Les renards sont souvent associés aux fantômes: habitant les mêmes lieux (ils creusent volontiers leurs terriers dans des tumuli) et se repaissant éventuellement de cadavres, le renard peut s’assimiler à un mort et venir hanter les vivants. Le thème érotique de la renarde séductrice devient omniprésent dans les derniers siècles de l’ère impériale.

Il existe aussi bien des histoires d’amour avec des fantômes. Un jeune homme s’étant perdu dans une forêt finit par trouver refuge dans une belle demeure ou il est accueilli par une ravissante jeune femme dont il tombe éperdument amoureux. Au bout d’un an, la jeune femme le chasse en lui expliquant que sa retraite a été découverte et qu’il risque la mort s’il reste. Effectivement, s’étant éloigné, il voit un sombre orage se déchaîner au-dessus du palais. Le lendemain, à la place du palais il n’y a qu’une tombe éventrée où se trouvent des ossements sanguinolents. S’étant renseigné auprès des villageois, il apprend que c’est la tombe d’une concubine d’une ancienne dynastie.
Les fantômes sont aussi un thème qui apparaît dans la littérature et l’art sous un dehors satirique. Un célèbre peintre de l’école de Yangzhou au 18ème s., Luo Ping, s’invente une spécialité personnelle, la peinture des fantômes, d’après nature à l’en croire. Plaisirs spectraux montre d’étranges personnages dans le monde fantomatique; à travers eux, Luo Ping raille les fonctionnaires corrompus et les injustices sociales.

Alice Bianchi rapproche les représentations de fantômes et celles de mendiants: comme les premiers, les seconds sont difformes et grotesques. Zhou Chen (1460–1535) a peint sur le vif des mendiants et des diseurs de bonne aventure typiques des rues de Suzhou sur un mode humoristique qui les rapprochent des représentations de fantômes.

Plaisirs spectraux. Luo Ping. Encre et couleurs sur papier.

Mendiants. Zhou Chen. Encre et couleurs sur papier.

Mu Pan’s Chinese Ghost stories. Encre et couleurs sur papier. ©mupan.

Après leur prise du pouvoir, les communistes chinois font la chasse à ce qu’ils appellent superstitions, au premier rang desquelles figure la croyance dans les fantômes.

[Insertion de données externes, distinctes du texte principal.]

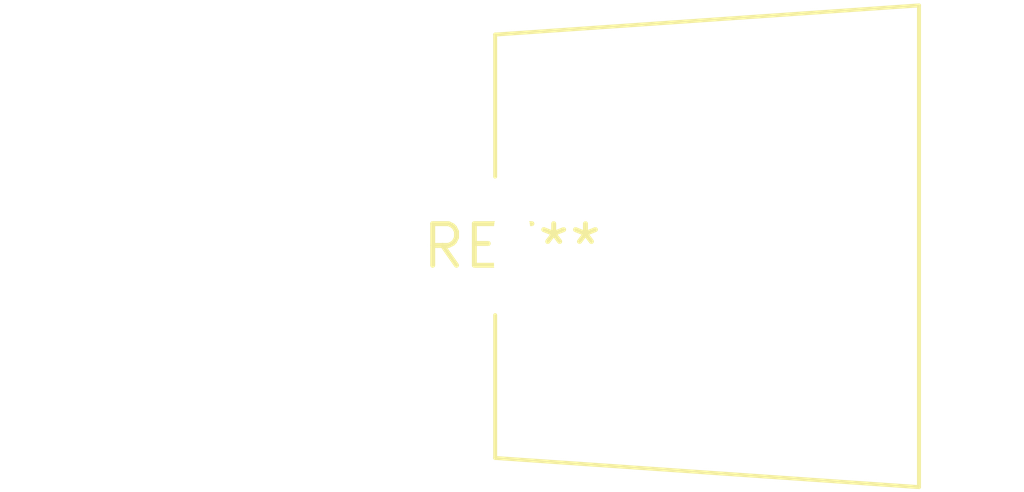
<source format=kicad_pcb>
(kicad_pcb (version 20240108) (generator pcbnew)

  (general
    (thickness 1.6)
  )

  (paper "A4")
  (layers
    (0 "F.Cu" signal)
    (31 "B.Cu" signal)
    (32 "B.Adhes" user "B.Adhesive")
    (33 "F.Adhes" user "F.Adhesive")
    (34 "B.Paste" user)
    (35 "F.Paste" user)
    (36 "B.SilkS" user "B.Silkscreen")
    (37 "F.SilkS" user "F.Silkscreen")
    (38 "B.Mask" user)
    (39 "F.Mask" user)
    (40 "Dwgs.User" user "User.Drawings")
    (41 "Cmts.User" user "User.Comments")
    (42 "Eco1.User" user "User.Eco1")
    (43 "Eco2.User" user "User.Eco2")
    (44 "Edge.Cuts" user)
    (45 "Margin" user)
    (46 "B.CrtYd" user "B.Courtyard")
    (47 "F.CrtYd" user "F.Courtyard")
    (48 "B.Fab" user)
    (49 "F.Fab" user)
    (50 "User.1" user)
    (51 "User.2" user)
    (52 "User.3" user)
    (53 "User.4" user)
    (54 "User.5" user)
    (55 "User.6" user)
    (56 "User.7" user)
    (57 "User.8" user)
    (58 "User.9" user)
  )

  (setup
    (pad_to_mask_clearance 0)
    (pcbplotparams
      (layerselection 0x00010fc_ffffffff)
      (plot_on_all_layers_selection 0x0000000_00000000)
      (disableapertmacros false)
      (usegerberextensions false)
      (usegerberattributes false)
      (usegerberadvancedattributes false)
      (creategerberjobfile false)
      (dashed_line_dash_ratio 12.000000)
      (dashed_line_gap_ratio 3.000000)
      (svgprecision 4)
      (plotframeref false)
      (viasonmask false)
      (mode 1)
      (useauxorigin false)
      (hpglpennumber 1)
      (hpglpenspeed 20)
      (hpglpendiameter 15.000000)
      (dxfpolygonmode false)
      (dxfimperialunits false)
      (dxfusepcbnewfont false)
      (psnegative false)
      (psa4output false)
      (plotreference false)
      (plotvalue false)
      (plotinvisibletext false)
      (sketchpadsonfab false)
      (subtractmaskfromsilk false)
      (outputformat 1)
      (mirror false)
      (drillshape 1)
      (scaleselection 1)
      (outputdirectory "")
    )
  )

  (net 0 "")

  (footprint "Heatsink_AAVID_576802B03900G" (layer "F.Cu") (at 0 0))

)

</source>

Dans les années 1960, quelque peu paradoxalement, Mao Zedong demandera à l’écrivain He Qifang (1912-1977) d’écrire un recueil qui va s’appeler «Comment ne pas avoir peur des fantômes» : He y rassemble les histoires de la tradition qui montrent des fantômes qui se font duper par les humains. C’est en quelque sorte lutter contre les fantômes…à l’aide des fantômes.

Malgré l’opposition des autorités, les histoires de fantômes connaissent aujourd’hui un regain d’intérêt en Chine aussi bien dans la littérature qu’au cinéma.